Cevap: Yaradan, ilk önce Yaradan’ı doğrudan özlemleyenler olarak ifade edilenlere; yani Yaşar-El olanlara,  İsrail’e (Yaradan’a direkt arzusu olanlara) ifşa olacaktır. Daha sonra bu İsrail, aşama aşama etrafındakileri – merkezden gittikçe uzaklaşan daha geniş daireler içindeki dünya milletlerini –  etkileyecektir.  Eğer İsrail halkı bir kap olur ve kendilerini doldururlarsa o zaman bereket bu kabın dışına tüm dünyaya dökülür.

Bu yüzden bizler AB – SAG Işık’ı ile yani ihsan etmek niyetiyle kendimizi nasıl doldurmamız gerektiği konusunda endişe duymalıyız. Hasadim içinde kıyafetlenmiş Hohma Işık’ını aldığımız zaman, bu model herkese akacaktır.

Bir kişi aniden AB – SAG Işık’ı tarafından aklında ve hissiyatında dönüşür zira AB Işık’ı başa aittir ve SAG Işık’ı da kalbe aittir. Eğer bir kişi aniden dönüşür ve bağı keşfederse aklını ve hislerini nasıl bağlaması gerektiğini anlar öyle ki aklı ve kalbi beraber çalışsınlar.

AB – SAG Işık’ının çalışması böyledir: Bize önemi şudur ki yeni değerleri tanımamıza fırsat verirler. Eğer bu bizde gerçekleşirse, o sırayla akacaktır. İsrail’e (Yaradan’a doğru arzusu olanlar) Lİ – Roş (bir başım var) denmesi tesadüfi değildir.  O zaman bu yere göre o bağlantı boruları vasıtasıyla diğer milletlere yayılacaktır.
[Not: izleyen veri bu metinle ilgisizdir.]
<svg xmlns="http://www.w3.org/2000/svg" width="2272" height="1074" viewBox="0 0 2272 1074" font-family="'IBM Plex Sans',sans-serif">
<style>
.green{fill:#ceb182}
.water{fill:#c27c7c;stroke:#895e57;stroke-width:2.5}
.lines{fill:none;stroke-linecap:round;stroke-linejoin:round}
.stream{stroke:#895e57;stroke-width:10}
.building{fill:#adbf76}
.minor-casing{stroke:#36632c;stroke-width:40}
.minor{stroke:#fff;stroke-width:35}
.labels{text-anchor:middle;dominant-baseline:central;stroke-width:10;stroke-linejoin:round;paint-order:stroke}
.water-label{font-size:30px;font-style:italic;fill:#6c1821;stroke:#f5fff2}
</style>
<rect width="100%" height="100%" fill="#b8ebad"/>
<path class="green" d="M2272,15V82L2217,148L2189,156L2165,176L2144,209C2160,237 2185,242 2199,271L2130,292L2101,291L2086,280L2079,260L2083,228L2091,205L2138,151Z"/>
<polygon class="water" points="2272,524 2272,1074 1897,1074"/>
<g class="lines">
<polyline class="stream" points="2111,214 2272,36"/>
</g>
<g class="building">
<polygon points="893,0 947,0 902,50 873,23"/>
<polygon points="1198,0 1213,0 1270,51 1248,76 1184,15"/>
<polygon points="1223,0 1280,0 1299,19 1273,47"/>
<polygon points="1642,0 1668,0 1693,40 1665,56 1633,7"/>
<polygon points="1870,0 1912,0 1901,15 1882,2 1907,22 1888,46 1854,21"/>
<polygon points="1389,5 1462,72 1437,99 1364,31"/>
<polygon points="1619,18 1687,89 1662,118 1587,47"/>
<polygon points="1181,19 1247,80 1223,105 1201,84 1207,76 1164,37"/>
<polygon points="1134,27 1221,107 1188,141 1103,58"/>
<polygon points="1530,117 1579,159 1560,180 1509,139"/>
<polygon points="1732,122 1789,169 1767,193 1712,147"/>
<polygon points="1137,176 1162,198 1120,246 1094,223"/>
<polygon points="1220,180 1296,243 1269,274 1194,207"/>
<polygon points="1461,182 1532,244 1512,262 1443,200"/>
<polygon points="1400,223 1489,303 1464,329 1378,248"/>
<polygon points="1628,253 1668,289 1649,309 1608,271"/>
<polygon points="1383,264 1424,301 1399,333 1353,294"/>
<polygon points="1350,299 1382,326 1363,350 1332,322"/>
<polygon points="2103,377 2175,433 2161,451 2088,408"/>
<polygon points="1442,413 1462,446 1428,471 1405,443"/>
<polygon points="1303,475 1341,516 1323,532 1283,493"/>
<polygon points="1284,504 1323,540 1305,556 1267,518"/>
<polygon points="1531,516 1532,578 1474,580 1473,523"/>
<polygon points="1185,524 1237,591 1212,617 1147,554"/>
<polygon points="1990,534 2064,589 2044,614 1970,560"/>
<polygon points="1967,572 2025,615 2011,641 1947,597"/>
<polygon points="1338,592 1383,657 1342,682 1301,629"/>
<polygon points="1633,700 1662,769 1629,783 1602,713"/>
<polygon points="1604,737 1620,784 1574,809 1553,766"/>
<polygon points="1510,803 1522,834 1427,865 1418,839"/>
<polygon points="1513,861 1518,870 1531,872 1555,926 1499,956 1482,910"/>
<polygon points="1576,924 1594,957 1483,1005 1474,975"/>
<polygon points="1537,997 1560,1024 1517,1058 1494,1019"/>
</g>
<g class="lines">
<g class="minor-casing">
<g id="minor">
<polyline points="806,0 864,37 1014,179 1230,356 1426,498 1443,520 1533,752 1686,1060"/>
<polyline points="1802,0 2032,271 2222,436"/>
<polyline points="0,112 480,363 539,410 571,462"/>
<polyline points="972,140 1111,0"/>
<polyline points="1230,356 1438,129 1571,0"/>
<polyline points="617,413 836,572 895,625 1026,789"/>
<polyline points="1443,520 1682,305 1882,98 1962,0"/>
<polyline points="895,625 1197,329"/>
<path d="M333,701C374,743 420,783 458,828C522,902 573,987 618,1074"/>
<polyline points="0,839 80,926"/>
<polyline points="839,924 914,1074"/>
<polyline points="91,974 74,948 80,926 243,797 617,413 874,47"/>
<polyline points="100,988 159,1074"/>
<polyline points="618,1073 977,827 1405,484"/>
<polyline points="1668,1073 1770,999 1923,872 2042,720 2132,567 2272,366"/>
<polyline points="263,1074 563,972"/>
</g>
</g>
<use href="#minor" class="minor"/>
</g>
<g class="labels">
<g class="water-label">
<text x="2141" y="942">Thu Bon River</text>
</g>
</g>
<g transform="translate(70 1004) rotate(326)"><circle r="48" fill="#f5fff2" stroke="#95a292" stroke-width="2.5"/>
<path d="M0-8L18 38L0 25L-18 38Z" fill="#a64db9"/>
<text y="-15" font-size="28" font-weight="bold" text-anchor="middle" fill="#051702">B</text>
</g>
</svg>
İlk önce onlar bile bunun nereden geldiğini anlamayacaklar ancak sonra onlar, onların arasında olmak ve onlarla bağ kurmak için İsrail’e dönecekler. Yazıldığı gibi: “Ve en küçüğünden en büyüğüne kadar herkes Beni bilecek.”

19.09.2012 Tarihli Günlük Kabala Dersinin 4. Bölümünden, ‘‘Panim Meirot uMasbirot Kitabına Giriş’’

“Kalpteki Bilge” Kimdir?

Soru: Baal HaSulam’ın yazılarında “kalpteki bilge” olarak adlandırdığı kimdir?
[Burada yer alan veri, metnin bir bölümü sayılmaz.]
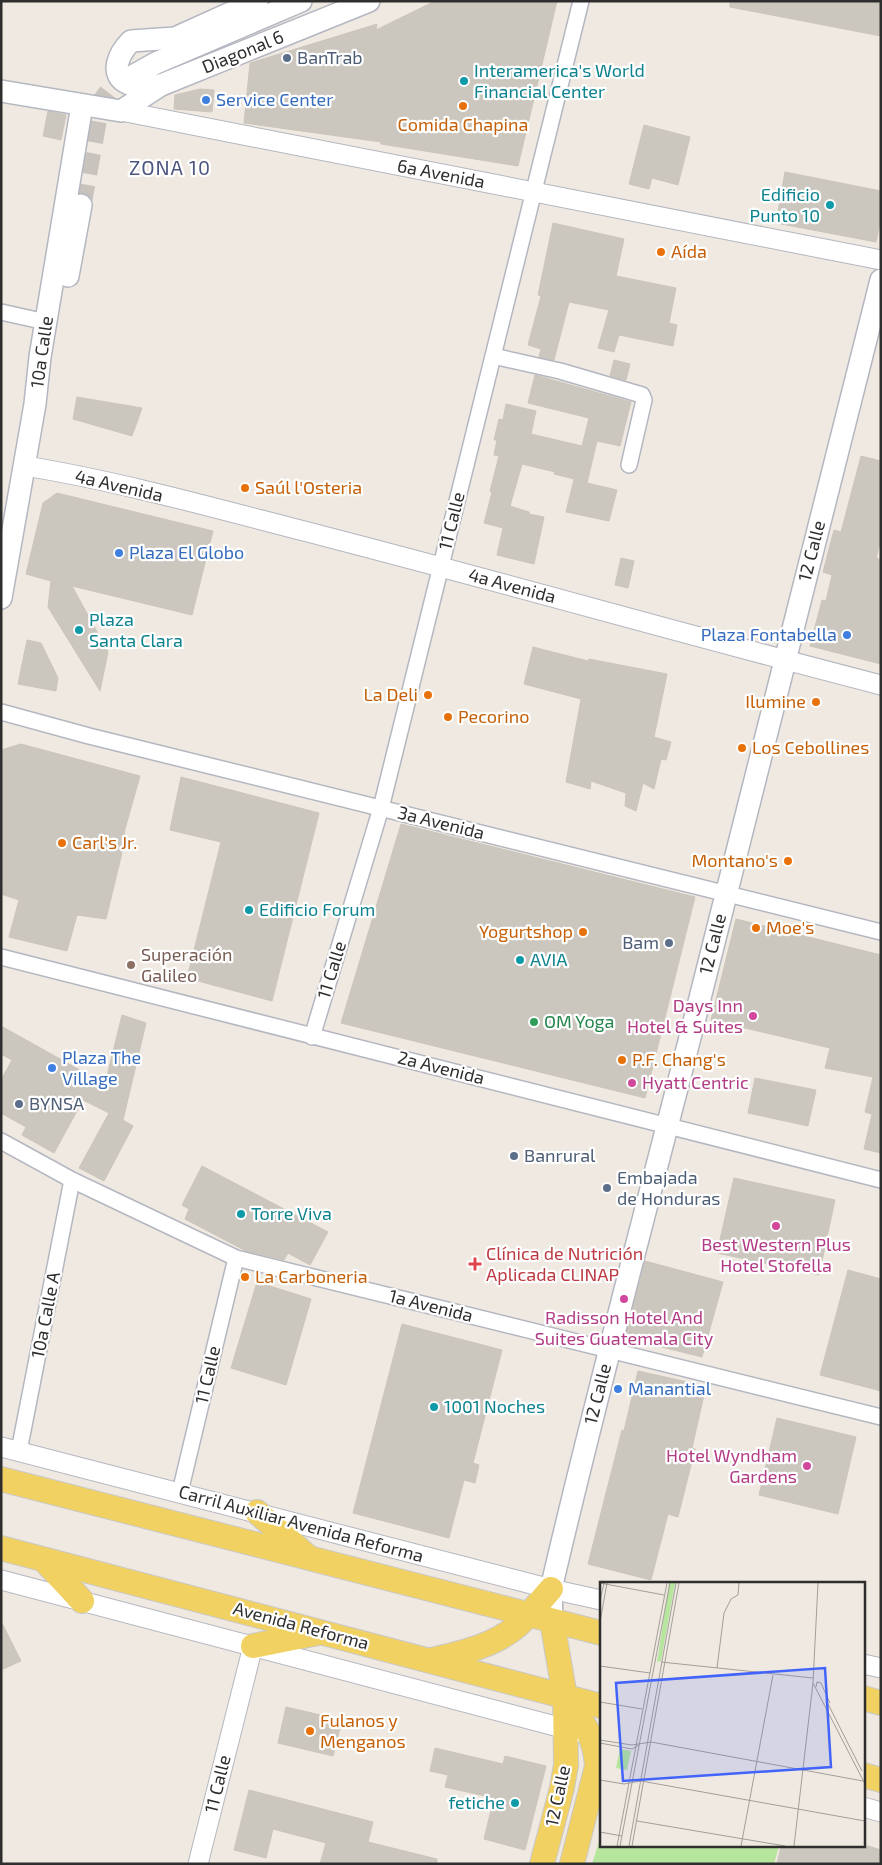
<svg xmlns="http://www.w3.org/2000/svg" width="882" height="1865" font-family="'Exo 2',sans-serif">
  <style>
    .green { fill: #b6e59e }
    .building { fill: #cbc7bf; stroke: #cbc5ba }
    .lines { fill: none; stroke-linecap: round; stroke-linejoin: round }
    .secondary-tunnel { stroke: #c8c4bd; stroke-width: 21; stroke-dasharray: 21 11; stroke-linecap: butt }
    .minor-casing { stroke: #b4b7c1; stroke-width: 18 }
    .tertiary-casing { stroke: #b4b7c1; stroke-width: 21 }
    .secondary-casing { stroke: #b4b7c1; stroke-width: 24 }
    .primary-casing { stroke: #c9c9c9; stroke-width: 26 }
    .minor { stroke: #fff; stroke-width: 15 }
    .tertiary { stroke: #fff; stroke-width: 19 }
    .secondary { stroke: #fff; stroke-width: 21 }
    .primary { stroke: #f2d163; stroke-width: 24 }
    .service-dot { fill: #5c6f8a; stroke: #fff; stroke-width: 2 }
    .culture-dot { fill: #0f9aa8; stroke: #fff; stroke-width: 2 }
    .shop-dot { fill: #3f7fe0; stroke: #fff; stroke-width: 2 }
    .food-dot { fill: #e8710a; stroke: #fff; stroke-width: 2 }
    .education-dot { fill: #8d6e63; stroke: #fff; stroke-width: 2 }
    .hotel-dot { fill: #d1479c; stroke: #fff; stroke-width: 2 }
    .leisure-dot { fill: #2e9e5b; stroke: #fff; stroke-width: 2 }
    .health-dot { fill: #e0444e; stroke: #fff; stroke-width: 2 }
    .labels { text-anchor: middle; stroke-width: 4.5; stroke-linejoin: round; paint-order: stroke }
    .street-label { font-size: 18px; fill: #2e2e2e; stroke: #fff }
    .service-label { font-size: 18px; fill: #4e5e75; stroke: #fff; text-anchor: start }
    .culture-label { font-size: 18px; fill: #0d838f; stroke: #fff; text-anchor: start }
    .shop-label { font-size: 18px; fill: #366cbe; stroke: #fff; text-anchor: start }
    .food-label { font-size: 18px; fill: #c56008; stroke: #fff; text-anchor: start }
    .education-label { font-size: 18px; fill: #785e54; stroke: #fff; text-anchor: start }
    .hotel-label { font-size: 18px; fill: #b23c85; stroke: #fff; text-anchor: end }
    .leisure-label { font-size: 18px; fill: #27864d; stroke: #fff; text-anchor: start }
    .health-label { font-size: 18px; fill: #be3a42; stroke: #fff; text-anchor: start }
    .quarter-label { font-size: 20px; letter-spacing: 1px; fill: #4d5680; stroke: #fff }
    .inset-road { fill: none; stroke: #a29e99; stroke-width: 1 }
    .view { fill: #4264fb; fill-opacity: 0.15; stroke: #4264fb; stroke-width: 2.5 }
    .inset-edge { fill: none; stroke: #2e2e2e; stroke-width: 2.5 }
  </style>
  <rect width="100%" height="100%" fill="#efe9e1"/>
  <polygon class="green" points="601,1835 601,1846 779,1846 774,1864 592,1864"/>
  <g class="building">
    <polygon points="435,1 557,1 518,166 381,144 381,142 244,123 250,63 377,24 376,30"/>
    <polygon points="730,1 881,1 881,36 730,7"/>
    <polygon points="200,89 214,90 212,112 174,109 175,95"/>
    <polygon points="48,111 66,115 61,140 43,136"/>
    <polygon points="644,125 690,137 678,185 652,178 649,189 629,184"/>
    <polygon points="785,172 881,191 881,218 876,242 776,223"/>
    <polygon points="553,223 624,239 616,276 676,288 669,323 677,325 673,346 619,335 614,352 598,348 609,310 569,302 554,360 539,357 541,349 528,345 541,296 538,295"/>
    <polygon points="614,360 630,364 626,380 610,376"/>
    <polygon points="535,375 631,402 620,446 597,441 587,483 617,490 609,521 566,512 574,479 554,474 555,472 522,464 510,506 529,512 529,514 544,517 534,564 497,555 503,528 484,523 492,492 490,491 499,456 494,455 497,440 494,440 499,419 503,420 506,404 536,411 531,434 582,446 589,418 528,403"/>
    <polygon points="77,397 142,408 132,436 73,419"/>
    <polygon points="861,456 881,461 881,539 876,558 881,560 881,664 810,646 822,600 826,601 832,575 823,572 834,530 841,532"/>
    <polygon points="57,493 213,531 192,615 72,586 108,652 100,691 48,607 51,581 26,574 43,503"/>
    <polygon points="621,558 634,561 628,588 615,585"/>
    <polygon points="27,640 41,643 58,678 56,691 18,684"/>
    <polygon points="533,647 588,661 589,659 667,674 654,737 671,742 666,760 661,759 654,789 643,783 636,811 625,806 626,793 591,781 590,789 566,782 581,699 524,684"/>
    <polygon points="21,744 140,776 125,829 121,857 106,919 77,915 67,951 9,937 19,900 1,894 1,750"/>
    <polygon points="181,777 319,813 272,1001 187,978 221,842 170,830"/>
    <polygon points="401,824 695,897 645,1098 341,1023"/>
    <polygon points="736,919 881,955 881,1153 864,1149 872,1114 865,1112 873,1077 825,1068 830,1048 711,1020"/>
    <polygon points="122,1015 146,1023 123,1120 133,1126 104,1181 79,1168 109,1113 83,1100 54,1153 22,1135 26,1127 1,1113 1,1080 12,1060 1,1054 1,1026 105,1084"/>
    <polygon points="755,1078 816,1090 808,1126 748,1113"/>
    <polygon points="202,1166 328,1232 310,1265 288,1253 284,1260 246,1251 185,1219 189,1209 182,1205"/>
    <polygon points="734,1178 835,1200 819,1275 717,1253"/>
    <polygon points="645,1261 723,1282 702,1357 625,1338"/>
    <polygon points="848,1270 881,1279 881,1391 820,1375"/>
    <polygon points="257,1282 311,1299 286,1385 231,1368"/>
    <polygon points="402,1324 502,1350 473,1463 479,1465 475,1483 464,1480 449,1538 353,1513"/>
    <polygon points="638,1371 706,1386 692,1448 695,1449 678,1517 668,1514 651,1580 588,1564 622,1430 624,1431"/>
    <polygon points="777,1418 856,1437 838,1514 759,1495"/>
    <polygon points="1,1621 21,1661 1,1670"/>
    <polygon points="286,1707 342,1720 333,1756 278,1743"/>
    <polygon points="435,1748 503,1764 505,1756 546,1766 525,1850 484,1839 494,1798 445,1787 448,1775 430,1771"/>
    <polygon points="249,1790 373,1822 368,1842 437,1859 437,1864 320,1864 326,1843 273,1829 266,1858 234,1850"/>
    <polygon points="781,1846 868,1846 881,1850 881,1864 777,1864"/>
  </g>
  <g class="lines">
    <polyline class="secondary-tunnel" points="81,205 99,106 111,90 129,78"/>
    <g class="minor-casing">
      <g id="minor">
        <polyline points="1,312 46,322"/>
        <polyline points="493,356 560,371 642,395 644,400 629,465"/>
        <polyline points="1,712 89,736 881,932"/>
        <polyline points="1,957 881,1180"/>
        <polyline points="312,1037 381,808 581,1"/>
        <polyline points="1,1141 72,1180 236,1258 881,1417"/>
        <polyline points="19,1451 72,1180"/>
        <polyline points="180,1492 236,1258"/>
      </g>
    </g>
    <g class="tertiary-casing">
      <g id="tertiary">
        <polyline points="121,111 881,260"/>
        <path d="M25,466C124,482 225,511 323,536C509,584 694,637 881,685"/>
        <polyline points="1,1447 551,1589 601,1600"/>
        <polyline points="1,1580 578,1732"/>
        <polyline points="863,1664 881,1668"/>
        <polyline points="863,1807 881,1812"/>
        <polyline points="198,1864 253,1646"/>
      </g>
    </g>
    <g class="secondary-casing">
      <g id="secondary">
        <polyline points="129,78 156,63 301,1"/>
        <path d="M161,85C151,86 138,88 129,84C107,75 120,52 131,41L175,38L257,1"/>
        <polyline points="1,91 121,111 161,85 369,1"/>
        <polyline points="68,276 81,205"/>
        <polyline points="1,598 35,404 40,357 82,105"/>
        <path d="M552,1621L551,1589C596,1395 648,1203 697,1010C759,767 818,523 881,280"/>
      </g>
    </g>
    <g class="primary-casing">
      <g id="primary">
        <polyline points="1,1479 601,1633"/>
        <polyline points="257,1512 308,1557"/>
        <polyline points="1,1548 601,1706"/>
        <polyline points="44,1560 82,1601"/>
        <polyline points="253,1646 318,1633"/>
        <path d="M432,1660C461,1653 494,1646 517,1626C530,1615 540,1601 551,1589"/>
        <path d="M565,1697C582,1722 595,1735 597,1766L572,1864"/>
        <polyline points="863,1698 881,1703"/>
        <polyline points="863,1775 881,1780"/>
        <polyline points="542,1864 562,1788 566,1765 565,1697 552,1621"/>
      </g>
    </g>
    <use href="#minor" class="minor"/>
    <use href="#tertiary" class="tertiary"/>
    <use href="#secondary" class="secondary"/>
    <use href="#primary" class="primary"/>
  </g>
  <g class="service-dot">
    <circle cx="287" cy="58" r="5"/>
    <circle cx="669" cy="943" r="5"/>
    <circle cx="19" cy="1104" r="5"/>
    <circle cx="514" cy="1156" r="5"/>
    <circle cx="607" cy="1188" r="5"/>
  </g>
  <g class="culture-dot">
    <circle cx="464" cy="81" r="5"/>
    <circle cx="830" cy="205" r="5"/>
    <circle cx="79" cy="630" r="5"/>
    <circle cx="249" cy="910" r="5"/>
    <circle cx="520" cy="960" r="5"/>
    <circle cx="241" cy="1214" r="5"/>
    <circle cx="434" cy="1407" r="5"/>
    <circle cx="515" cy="1803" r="5"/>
  </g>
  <g class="shop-dot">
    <circle cx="206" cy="100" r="5"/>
    <circle cx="119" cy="553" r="5"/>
    <circle cx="847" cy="635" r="5"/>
    <circle cx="52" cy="1068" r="5"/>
    <circle cx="618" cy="1389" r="5"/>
  </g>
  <g class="food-dot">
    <circle cx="463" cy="106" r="5"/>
    <circle cx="661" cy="252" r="5"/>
    <circle cx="245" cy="488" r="5"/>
    <circle cx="428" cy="695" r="5"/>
    <circle cx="816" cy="702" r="5"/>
    <circle cx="448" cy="717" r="5"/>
    <circle cx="742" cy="748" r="5"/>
    <circle cx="62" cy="843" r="5"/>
    <circle cx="788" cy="861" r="5"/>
    <circle cx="756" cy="928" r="5"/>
    <circle cx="583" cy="932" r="5"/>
    <circle cx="622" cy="1060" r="5"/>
    <circle cx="245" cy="1277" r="5"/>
    <circle cx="310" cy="1731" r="5"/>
  </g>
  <circle class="education-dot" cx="131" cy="965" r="5"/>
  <g class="hotel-dot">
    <circle cx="753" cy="1016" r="5"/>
    <circle cx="632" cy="1083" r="5"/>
    <circle cx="776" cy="1226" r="5"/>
    <circle cx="624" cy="1299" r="5"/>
    <circle cx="807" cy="1466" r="5"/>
  </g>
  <circle class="leisure-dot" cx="534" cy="1022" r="5"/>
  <path class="health-dot" d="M472.5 1256.5h5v5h5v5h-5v5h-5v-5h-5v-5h5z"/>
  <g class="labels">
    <g class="street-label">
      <text transform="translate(243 52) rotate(-22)" y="6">Diagonal 6</text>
      <text transform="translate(441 174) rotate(11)" y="6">6a Avenida</text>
      <text transform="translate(42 352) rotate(-82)" y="6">10a Calle</text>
      <text transform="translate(119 486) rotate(13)" y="6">4a Avenida</text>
      <text transform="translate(452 521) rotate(-76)" y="6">11 Calle</text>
      <text transform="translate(812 551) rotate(-76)" y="6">12 Calle</text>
      <text transform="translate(512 586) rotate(15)" y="6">4a Avenida</text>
      <text transform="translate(441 823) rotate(14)" y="6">3a Avenida</text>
      <text transform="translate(713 944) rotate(-76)" y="6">12 Calle</text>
      <text transform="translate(332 970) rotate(-73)" y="6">11 Calle</text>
      <text transform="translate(441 1068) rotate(14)" y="6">2a Avenida</text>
      <text transform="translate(431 1306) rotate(14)" y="6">1a Avenida</text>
      <text transform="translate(46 1315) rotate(-79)" y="6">10a Calle A</text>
      <text transform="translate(208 1375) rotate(-77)" y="6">11 Calle</text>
      <text transform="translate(598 1394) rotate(-76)" y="6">12 Calle</text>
      <text transform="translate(301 1524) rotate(15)" y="6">Carril Auxiliar Avenida Reforma</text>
      <text transform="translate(301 1626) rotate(15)" y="6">Avenida Reforma</text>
      <text transform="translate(218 1784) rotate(-76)" y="6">11 Calle</text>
      <text transform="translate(558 1796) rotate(-78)" y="6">12 Calle</text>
    </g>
    <g class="service-label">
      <text x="297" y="64">BanTrab</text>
      <text x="659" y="949" text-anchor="end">Bam</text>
      <text x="29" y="1110">BYNSA</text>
      <text x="524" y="1162">Banrural</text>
      <text x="617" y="1184">Embajada<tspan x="617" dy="21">de Honduras</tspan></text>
    </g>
    <g class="culture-label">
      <text x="474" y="77">Interamerica's World<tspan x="474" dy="21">Financial Center</tspan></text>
      <text x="820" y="201" text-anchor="end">Edificio<tspan x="820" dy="21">Punto 10</tspan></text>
      <text x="89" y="626">Plaza<tspan x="89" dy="21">Santa Clara</tspan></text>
      <text x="259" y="916">Edificio Forum</text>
      <text x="530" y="966">AVIA</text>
      <text x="251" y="1220">Torre Viva</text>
      <text x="444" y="1413">1001 Noches</text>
      <text x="505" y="1809" text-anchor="end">fetiche</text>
    </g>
    <g class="shop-label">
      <text x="216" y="106">Service Center</text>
      <text x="129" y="559">Plaza El Globo</text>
      <text x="837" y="641" text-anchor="end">Plaza Fontabella</text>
      <text x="62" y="1064">Plaza The<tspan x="62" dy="21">Village</tspan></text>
      <text x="628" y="1395">Manantial</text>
    </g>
    <g class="food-label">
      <text x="463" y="131" text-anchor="middle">Comida Chapina</text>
      <text x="671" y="258">Aída</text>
      <text x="255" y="494">Saúl l'Osteria</text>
      <text x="418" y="701" text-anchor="end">La Deli</text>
      <text x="806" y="708" text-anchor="end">Ilumine</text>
      <text x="458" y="723">Pecorino</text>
      <text x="752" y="754">Los Cebollines</text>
      <text x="72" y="849">Carl's Jr.</text>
      <text x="778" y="867" text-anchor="end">Montano's</text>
      <text x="766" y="934">Moe's</text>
      <text x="573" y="938" text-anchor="end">Yogurtshop</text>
      <text x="632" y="1066">P.F. Chang's</text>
      <text x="255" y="1283">La Carboneria</text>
      <text x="320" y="1727">Fulanos y<tspan x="320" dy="21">Menganos</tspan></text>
    </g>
    <g class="education-label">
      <text x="141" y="961">Superación<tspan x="141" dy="21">Galileo</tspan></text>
    </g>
    <g class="hotel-label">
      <text x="743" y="1012">Days Inn<tspan x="743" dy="21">Hotel &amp; Suites</tspan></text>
      <text x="642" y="1089" text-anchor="start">Hyatt Centric</text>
      <text x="776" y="1251" text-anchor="middle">Best Western Plus<tspan x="776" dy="21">Hotel Stofella</tspan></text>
      <text x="624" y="1324" text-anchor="middle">Radisson Hotel And<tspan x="624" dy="21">Suites Guatemala City</tspan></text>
      <text x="797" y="1462">Hotel Wyndham<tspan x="797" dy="21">Gardens</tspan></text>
    </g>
    <g class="leisure-label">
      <text x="544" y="1028">OM Yoga</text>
    </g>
    <g class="health-label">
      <text x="486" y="1260">Clínica de Nutrición<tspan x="486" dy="21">Aplicada CLINAP</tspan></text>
    </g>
    <g class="quarter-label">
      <text x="170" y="175">ZONA 10</text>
    </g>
  </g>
  <g transform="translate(600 1582)">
    <rect width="265" height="265" fill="#efe9e1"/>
    <path d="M69,1H75L61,79L57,80ZM20,167L31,169L27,188L16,186Z" fill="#b6e59e"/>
    <path class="inset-road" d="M0,1L64,13M218,1L213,101L265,202M0,19L4,1M0,40L7,1M61,80L213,96M0,84L50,91M117,86L124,31L131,17L138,13L139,1M216,105L217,100L221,101L230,121M0,120L42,127M227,120L262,189M0,158L32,163L51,160L263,199M0,161L32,167L39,163M0,198L24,202L41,199L265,239M37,239L185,264M0,250L22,254M17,264L67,1M20,264L70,1M29,264L76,1M32,264L79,1M141,264L173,93M194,264L213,101"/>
    <path class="view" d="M225,86L231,185L23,199L16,101Z"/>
    <rect width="265" height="265" class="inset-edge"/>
  </g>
  <rect width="882" height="1865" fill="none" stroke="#2e2e2e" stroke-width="5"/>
</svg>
Cevap: “Kalpteki bilge” diğerleriyle bağ kurmak anlamına gelen, daha yüksek bir bilgeliğe kalbini açmak için bir yol araştıran kimseye denir.

Bizler arzularımızla kalben ve tüm kalplerden ve tüm arzuların toplam özünden sadece bağ için hazır olanları seçmek suretiyle bağ kurmak istiyoruz.

Bu arzular arasında bir bağ yaratmak suretiyle eyleme başlamayı istediğimiz ortak içsel bir bağ yaratıyoruz.

Bu bağın içerisindeyken, bunun bizim ortak sistemimiz olmasından dolayı hangi arzuların kime ait olduğunu unutuyoruz. İşte o zaman bunun içindeyken Hohma Işıkı’nı hissetmeye başlıyoruz; bundan dolayı buna “kalpteki bilge” denir. Hepsinden sonra, kalplerimizdeki bağın içerisinde Hohma (bilgelik) Işıkı’nı ifşa ederiz.